Eni has released the second volume of the World Oil, Gas and Renewables Review, the annual statistics report arrived at the 17th edition. The volume follows the first published in July focused on the oil market and the refining industry.

It provides data and statistics on natural gas, biofuels and new renewable energy sources (wind and solar) that are acquiring an important role in the energy landscape by leading the transition to a less carbon intensive and more sustainable energy system.

In 2017, world gas reserves decreased slightly (-0.2%).

Russia remains the top holder of gas reserves (25% of the world’s total). Among the top ten, seven are OPEC countries with 44% of the world’s total.

World gas production increased by 3.6%, the highest y-o-y increase since 2010. Pushed by new LNG plants, Australia production made a big jump (+21%) and now ranks as the world eighth producer and sixth exporter. The output of Russia, the second gas producer, strongly increased by 7.7%, but the United States is still the world’s largest natural gas producer (production increase +0.7%).

In Africa, Egypt overtook Nigeria as the second continental producer after Algeria with a steep increase of 23% thanks to Zohr field start-up. In Europe, Norway’s production hit record levels growing by 5.8%, outpacing the big drop in Netherlands (-12.8%) due to Groningen field reduction.
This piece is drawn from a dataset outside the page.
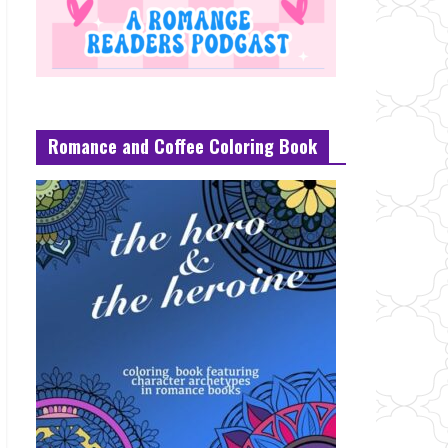
Romance and Coffee Coloring Book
World gas demand has been strong in 2017 (+3.3%), growing in all regions except Americas where the United States, the first global consumer, decreased by 2.7%. Asia-Pacific led the growth with the strongest increase (+41 Bcm, +5.7%), driven by the Chinese boom (+11.7%) thanks to the Battle for Blue Skies policies supporting coal-to-gas switch. China became the third world gas importer and the second LNG importer.

    Gas demand rose substantially also in several other Asian countries: Pakistan (+16.6%), Taiwan (+16.4%), Malaysia (+10.5%), Singapore (+5%) and S. Korea (+4.6%). In Europe, demand kept growing for the third year in a row with a robust +4.9%, mainly due to the power sector and weather conditions, recovering 2012 levels.

At the end of 2017, wind and solar installed generation capacity (514 and 390 GW respectively) accounted for more than 40% of all renewables and about 13% of all power sources. In 2017, solar photovoltaic capacity additions grew by about 30%, reaching a record of 92 GW, driven by declining cost of technology. Wind capacity increased by 46 GW, but additions fell by 9% vs 2016. China is keeping the leadership in terms of solar and wind installed capacity (295 GW, 33% of the world total), confirming the high grow rate of the last year (+30%). Europe y-o-y increase (+24 GW) overtook North America’s one (+15 GW), mainly thanks to new wind installations.